Start of INPUT

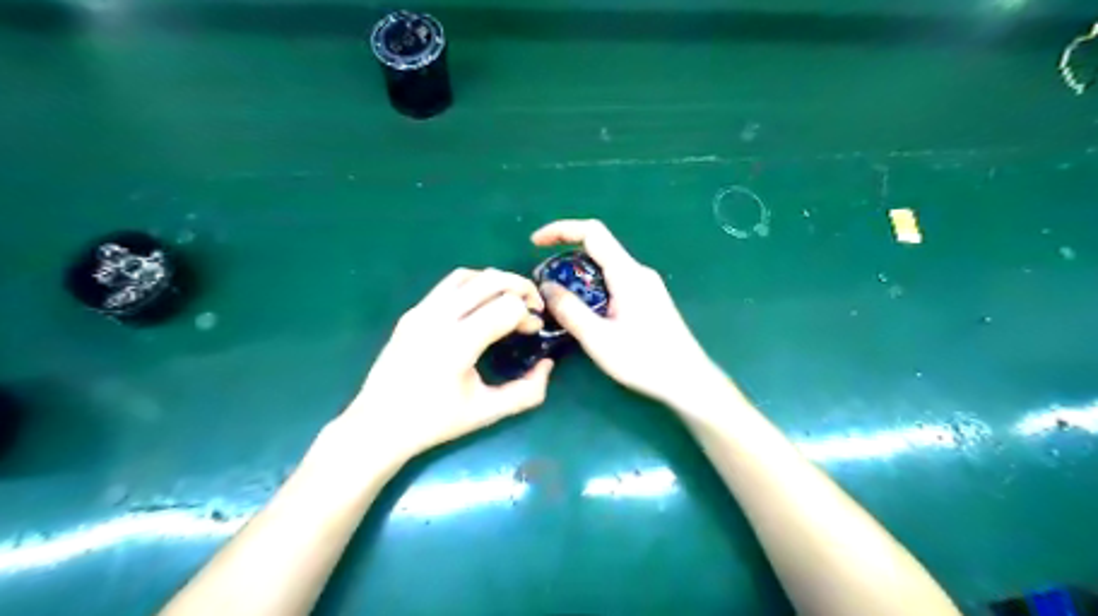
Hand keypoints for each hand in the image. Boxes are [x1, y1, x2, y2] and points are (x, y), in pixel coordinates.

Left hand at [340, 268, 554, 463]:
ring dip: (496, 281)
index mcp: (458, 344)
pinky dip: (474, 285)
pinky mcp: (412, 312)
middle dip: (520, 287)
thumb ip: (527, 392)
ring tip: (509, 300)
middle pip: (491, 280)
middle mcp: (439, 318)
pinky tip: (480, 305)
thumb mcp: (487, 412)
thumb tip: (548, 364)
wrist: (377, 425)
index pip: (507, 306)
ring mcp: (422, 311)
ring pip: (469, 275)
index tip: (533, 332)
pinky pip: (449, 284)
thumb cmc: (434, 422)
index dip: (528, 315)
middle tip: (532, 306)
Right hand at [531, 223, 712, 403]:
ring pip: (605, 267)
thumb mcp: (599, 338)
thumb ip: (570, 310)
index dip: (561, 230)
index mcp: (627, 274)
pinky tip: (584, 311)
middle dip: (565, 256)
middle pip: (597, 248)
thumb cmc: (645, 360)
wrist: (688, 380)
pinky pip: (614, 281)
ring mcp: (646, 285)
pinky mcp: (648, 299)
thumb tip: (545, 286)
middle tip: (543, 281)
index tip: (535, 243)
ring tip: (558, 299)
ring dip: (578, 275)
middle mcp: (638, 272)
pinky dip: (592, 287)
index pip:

End of INPUT

• _EXERCISE DETAILS_
Across the entries above, find the lines with the string "thumb" and copy them.

• _WORKED SOLUTION_
thumb ip: (527, 392)
thumb mcp: (487, 412)
thumb tip: (548, 364)
thumb cmc: (434, 422)
thumb mcp: (599, 338)
thumb ip: (570, 310)
thumb cmc: (645, 360)
thumb tip: (545, 286)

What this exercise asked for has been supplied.